Your task
Print out the data exactly, keeping every image out of it.

Material for the task
★ ★ ★

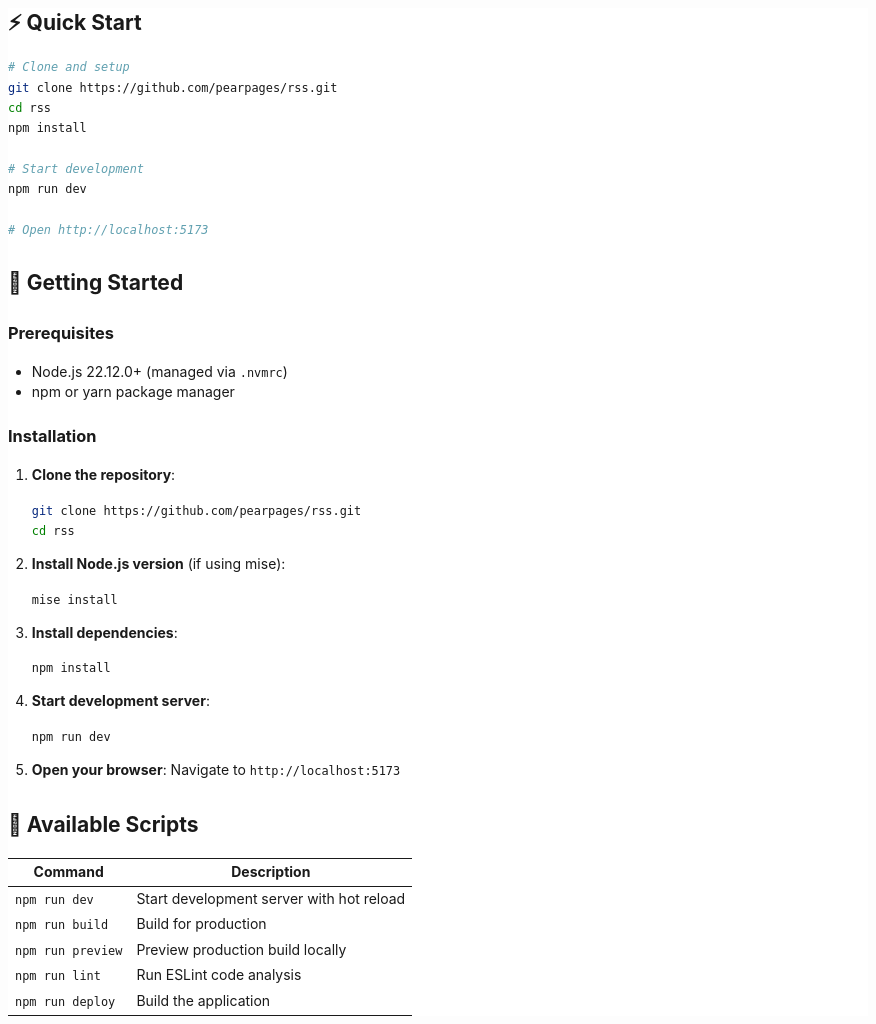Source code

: ## ⚡ Quick Start

```bash
# Clone and setup
git clone https://github.com/pearpages/rss.git
cd rss
npm install

# Start development
npm run dev

# Open http://localhost:5173
```

## 🚀 Getting Started

### Prerequisites

- Node.js 22.12.0+ (managed via `.nvmrc`)
- npm or yarn package manager

### Installation

1. **Clone the repository**:

   ```bash
   git clone https://github.com/pearpages/rss.git
   cd rss
   ```

2. **Install Node.js version** (if using mise):

   ```bash
   mise install
   ```

3. **Install dependencies**:

   ```bash
   npm install
   ```

4. **Start development server**:

   ```bash
   npm run dev
   ```

5. **Open your browser**: Navigate to `http://localhost:5173`

## 📜 Available Scripts

| Command           | Description                              |
| ----------------- | ---------------------------------------- |
| `npm run dev`     | Start development server with hot reload |
| `npm run build`   | Build for production                     |
| `npm run preview` | Preview production build locally         |
| `npm run lint`    | Run ESLint code analysis                 |
| `npm run deploy`  | Build the application                    |
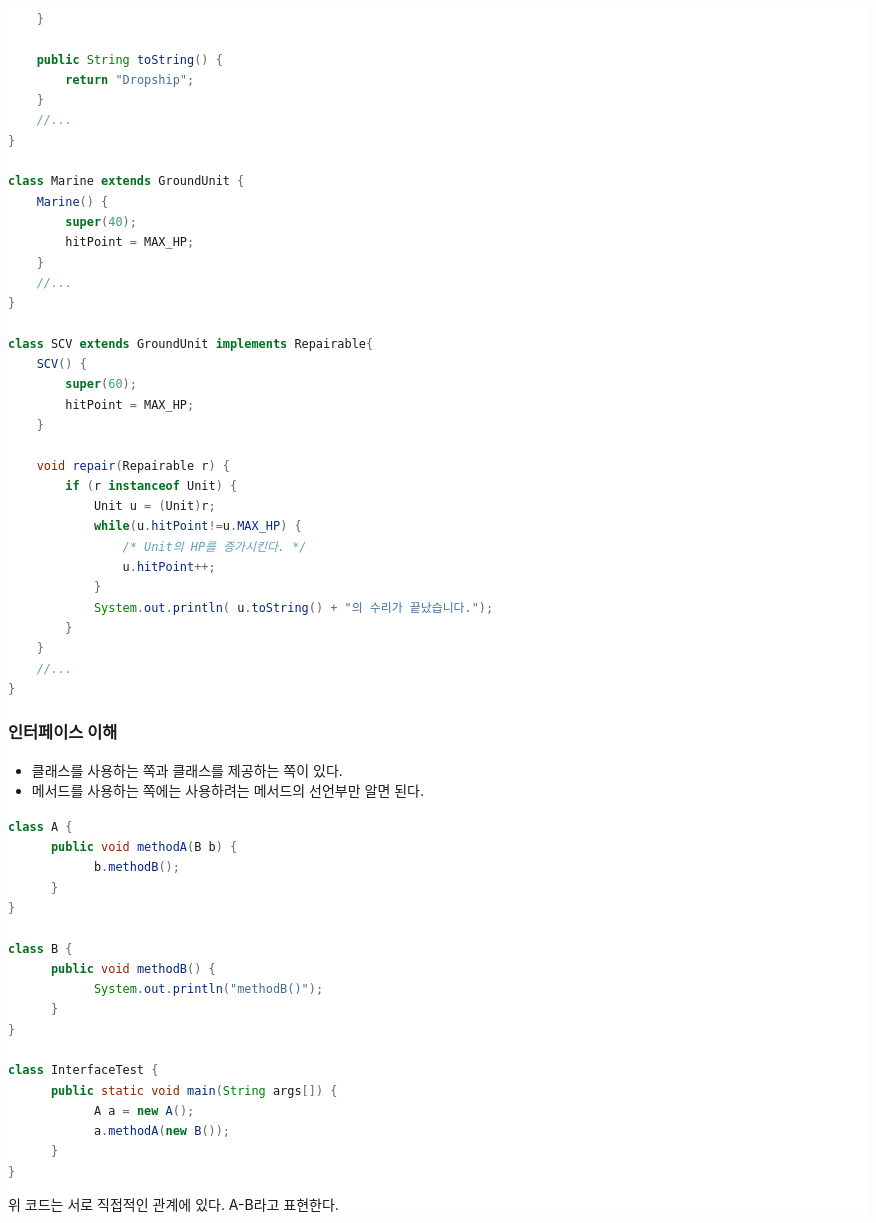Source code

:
 ```java
	}

	public String toString() {
		return "Dropship";
	}
	//...
}

class Marine extends GroundUnit {
	Marine() {
		super(40);
		hitPoint = MAX_HP;
	}
	//...
}

class SCV extends GroundUnit implements Repairable{
	SCV() {
		super(60);
		hitPoint = MAX_HP;
	}

	void repair(Repairable r) {
		if (r instanceof Unit) {
			Unit u = (Unit)r;
			while(u.hitPoint!=u.MAX_HP) {
				/* Unit의 HP를 증가시킨다. */
				u.hitPoint++;
			}
			System.out.println( u.toString() + "의 수리가 끝났습니다.");
		}
	}	
	//...
}
```

### 인터페이스 이해

- 클래스를 사용하는 쪽과 클래스를 제공하는 쪽이 있다.
- 메서드를 사용하는 쪽에는 사용하려는 메서드의 선언부만 알면 된다.

```java
class A {
      public void methodA(B b) { 
            b.methodB(); 
      } 
} 

class B { 
      public void methodB() { 
            System.out.println("methodB()"); 
      } 
} 

class InterfaceTest { 
      public static void main(String args[]) { 
            A a = new A(); 
            a.methodA(new B()); 
      } 
}
```
위 코드는 서로 직접적인 관계에 있다. A-B라고 표현한다.
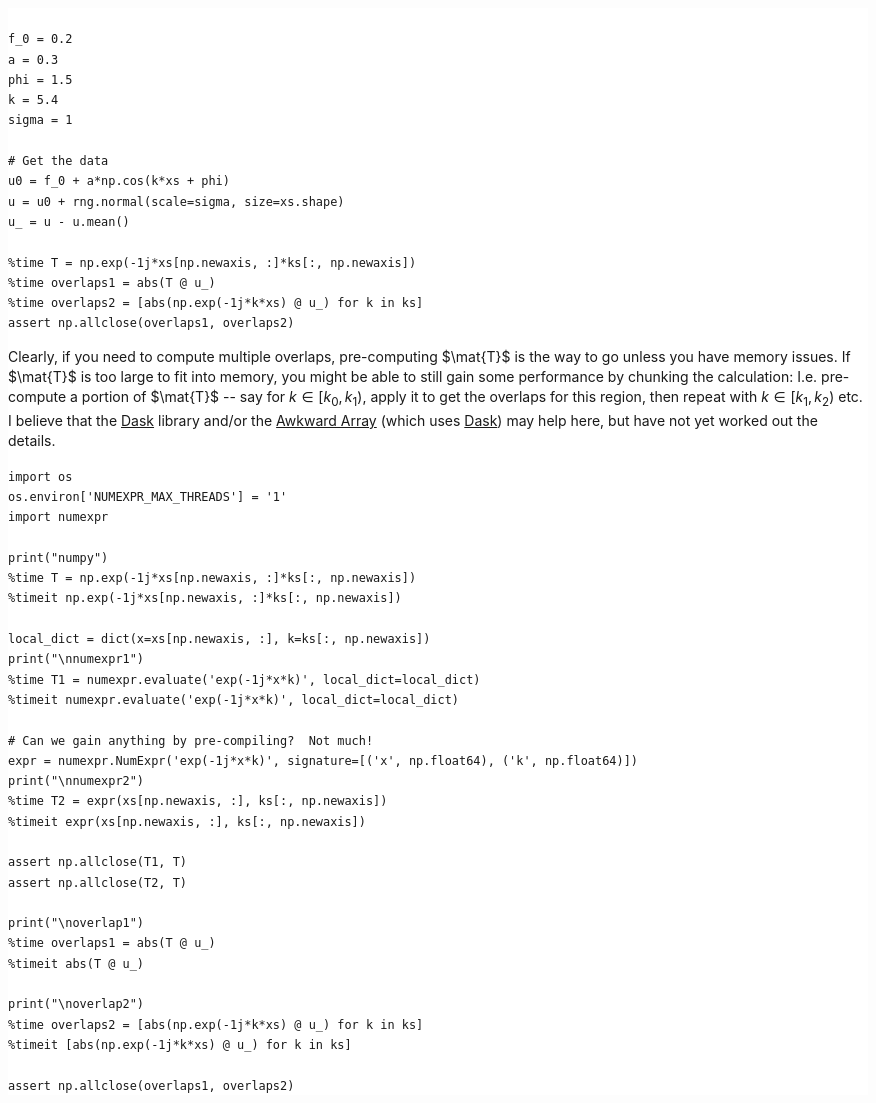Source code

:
 ```{code-cell}

f_0 = 0.2
a = 0.3
phi = 1.5
k = 5.4
sigma = 1

# Get the data
u0 = f_0 + a*np.cos(k*xs + phi)
u = u0 + rng.normal(scale=sigma, size=xs.shape)
u_ = u - u.mean()

%time T = np.exp(-1j*xs[np.newaxis, :]*ks[:, np.newaxis])
%time overlaps1 = abs(T @ u_)
%time overlaps2 = [abs(np.exp(-1j*k*xs) @ u_) for k in ks]
assert np.allclose(overlaps1, overlaps2)
```
Clearly, if you need to compute multiple overlaps, pre-computing $\mat{T}$ is the way to
go unless you have memory issues.  If $\mat{T}$ is too large to fit into memory, you
might be able to still gain some performance by chunking the calculation:
I.e. pre-compute a portion of $\mat{T}$ -- say for $k \in [k_0, k_1)$, apply it to get
the overlaps for this region, then repeat with $k \in [k_1, k_2)$ etc.  I believe that
the [Dask][] library and/or the [Awkward Array][] (which uses [Dask][]) may help here,
but have not yet worked out the details.

[Dask]: <https://www.dask.org/>
[Awkward Array]: <https://github.com/scikit-hep/awkward>


```{code-cell}
import os
os.environ['NUMEXPR_MAX_THREADS'] = '1'
import numexpr

print("numpy")
%time T = np.exp(-1j*xs[np.newaxis, :]*ks[:, np.newaxis])
%timeit np.exp(-1j*xs[np.newaxis, :]*ks[:, np.newaxis])

local_dict = dict(x=xs[np.newaxis, :], k=ks[:, np.newaxis])
print("\nnumexpr1")
%time T1 = numexpr.evaluate('exp(-1j*x*k)', local_dict=local_dict)
%timeit numexpr.evaluate('exp(-1j*x*k)', local_dict=local_dict)

# Can we gain anything by pre-compiling?  Not much!
expr = numexpr.NumExpr('exp(-1j*x*k)', signature=[('x', np.float64), ('k', np.float64)])
print("\nnumexpr2")
%time T2 = expr(xs[np.newaxis, :], ks[:, np.newaxis])
%timeit expr(xs[np.newaxis, :], ks[:, np.newaxis])

assert np.allclose(T1, T)
assert np.allclose(T2, T)

print("\noverlap1")
%time overlaps1 = abs(T @ u_)
%timeit abs(T @ u_)

print("\noverlap2")
%time overlaps2 = [abs(np.exp(-1j*k*xs) @ u_) for k in ks]
%timeit [abs(np.exp(-1j*k*xs) @ u_) for k in ks]

assert np.allclose(overlaps1, overlaps2)
```


[BLAS]: <https://netlib.org/blas/>
[LAPACK]: <https://netlib.org/lapack/> 
[QR decomposition]: <https://en.wikipedia.org/wiki/QR_decomposition>
[Gram-Schmidt]: <https://en.wikipedia.org/wiki/Gram%E2%80%93Schmidt_process>
[pseudoinverse]: <https://en.wikipedia.org/wiki/Generalized_inverse>
[NumExpr]: <https://numexpr.readthedocs.io/en/latest/user_guide.html>
[NumPy]: <https://numpy.org/doc/stable/>
[Numba]: <https://numba.pydata.org/>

★ ★ ★

Answer space
Source code

: ## ⚡ Quick Start

```bash
# Clone and setup
git clone https://github.com/pearpages/rss.git
cd rss
npm install

# Start development
npm run dev

# Open http://localhost:5173
```

## 🚀 Getting Started

### Prerequisites

- Node.js 22.12.0+ (managed via `.nvmrc`)
- npm or yarn package manager

### Installation

1. **Clone the repository**:

   ```bash
   git clone https://github.com/pearpages/rss.git
   cd rss
   ```

2. **Install Node.js version** (if using mise):

   ```bash
   mise install
   ```

3. **Install dependencies**:

   ```bash
   npm install
   ```

4. **Start development server**:

   ```bash
   npm run dev
   ```

5. **Open your browser**: Navigate to `http://localhost:5173`

## 📜 Available Scripts

| Command           | Description                              |
| ----------------- | ---------------------------------------- |
| `npm run dev`     | Start development server with hot reload |
| `npm run build`   | Build for production                     |
| `npm run preview` | Preview production build locally         |
| `npm run lint`    | Run ESLint code analysis                 |
| `npm run deploy`  | Build the application                    |
Source code

:
 ```java
	}

	public String toString() {
		return "Dropship";
	}
	//...
}

class Marine extends GroundUnit {
	Marine() {
		super(40);
		hitPoint = MAX_HP;
	}
	//...
}

class SCV extends GroundUnit implements Repairable{
	SCV() {
		super(60);
		hitPoint = MAX_HP;
	}

	void repair(Repairable r) {
		if (r instanceof Unit) {
			Unit u = (Unit)r;
			while(u.hitPoint!=u.MAX_HP) {
				/* Unit의 HP를 증가시킨다. */
				u.hitPoint++;
			}
			System.out.println( u.toString() + "의 수리가 끝났습니다.");
		}
	}	
	//...
}
```

### 인터페이스 이해

- 클래스를 사용하는 쪽과 클래스를 제공하는 쪽이 있다.
- 메서드를 사용하는 쪽에는 사용하려는 메서드의 선언부만 알면 된다.

```java
class A {
      public void methodA(B b) { 
            b.methodB(); 
      } 
} 

class B { 
      public void methodB() { 
            System.out.println("methodB()"); 
      } 
} 

class InterfaceTest { 
      public static void main(String args[]) { 
            A a = new A(); 
            a.methodA(new B()); 
      } 
}
```
위 코드는 서로 직접적인 관계에 있다. A-B라고 표현한다.
Source code

:
 ```{code-cell}

f_0 = 0.2
a = 0.3
phi = 1.5
k = 5.4
sigma = 1

# Get the data
u0 = f_0 + a*np.cos(k*xs + phi)
u = u0 + rng.normal(scale=sigma, size=xs.shape)
u_ = u - u.mean()

%time T = np.exp(-1j*xs[np.newaxis, :]*ks[:, np.newaxis])
%time overlaps1 = abs(T @ u_)
%time overlaps2 = [abs(np.exp(-1j*k*xs) @ u_) for k in ks]
assert np.allclose(overlaps1, overlaps2)
```
Clearly, if you need to compute multiple overlaps, pre-computing $\mat{T}$ is the way to
go unless you have memory issues.  If $\mat{T}$ is too large to fit into memory, you
might be able to still gain some performance by chunking the calculation:
I.e. pre-compute a portion of $\mat{T}$ -- say for $k \in [k_0, k_1)$, apply it to get
the overlaps for this region, then repeat with $k \in [k_1, k_2)$ etc.  I believe that
the [Dask][] library and/or the [Awkward Array][] (which uses [Dask][]) may help here,
but have not yet worked out the details.

[Dask]: <https://www.dask.org/>
[Awkward Array]: <https://github.com/scikit-hep/awkward>


```{code-cell}
import os
os.environ['NUMEXPR_MAX_THREADS'] = '1'
import numexpr

print("numpy")
%time T = np.exp(-1j*xs[np.newaxis, :]*ks[:, np.newaxis])
%timeit np.exp(-1j*xs[np.newaxis, :]*ks[:, np.newaxis])

local_dict = dict(x=xs[np.newaxis, :], k=ks[:, np.newaxis])
print("\nnumexpr1")
%time T1 = numexpr.evaluate('exp(-1j*x*k)', local_dict=local_dict)
%timeit numexpr.evaluate('exp(-1j*x*k)', local_dict=local_dict)

# Can we gain anything by pre-compiling?  Not much!
expr = numexpr.NumExpr('exp(-1j*x*k)', signature=[('x', np.float64), ('k', np.float64)])
print("\nnumexpr2")
%time T2 = expr(xs[np.newaxis, :], ks[:, np.newaxis])
%timeit expr(xs[np.newaxis, :], ks[:, np.newaxis])

assert np.allclose(T1, T)
assert np.allclose(T2, T)

print("\noverlap1")
%time overlaps1 = abs(T @ u_)
%timeit abs(T @ u_)

print("\noverlap2")
%time overlaps2 = [abs(np.exp(-1j*k*xs) @ u_) for k in ks]
%timeit [abs(np.exp(-1j*k*xs) @ u_) for k in ks]

assert np.allclose(overlaps1, overlaps2)
```


[BLAS]: <https://netlib.org/blas/>
[LAPACK]: <https://netlib.org/lapack/> 
[QR decomposition]: <https://en.wikipedia.org/wiki/QR_decomposition>
[Gram-Schmidt]: <https://en.wikipedia.org/wiki/Gram%E2%80%93Schmidt_process>
[pseudoinverse]: <https://en.wikipedia.org/wiki/Generalized_inverse>
[NumExpr]: <https://numexpr.readthedocs.io/en/latest/user_guide.html>
[NumPy]: <https://numpy.org/doc/stable/>
[Numba]: <https://numba.pydata.org/>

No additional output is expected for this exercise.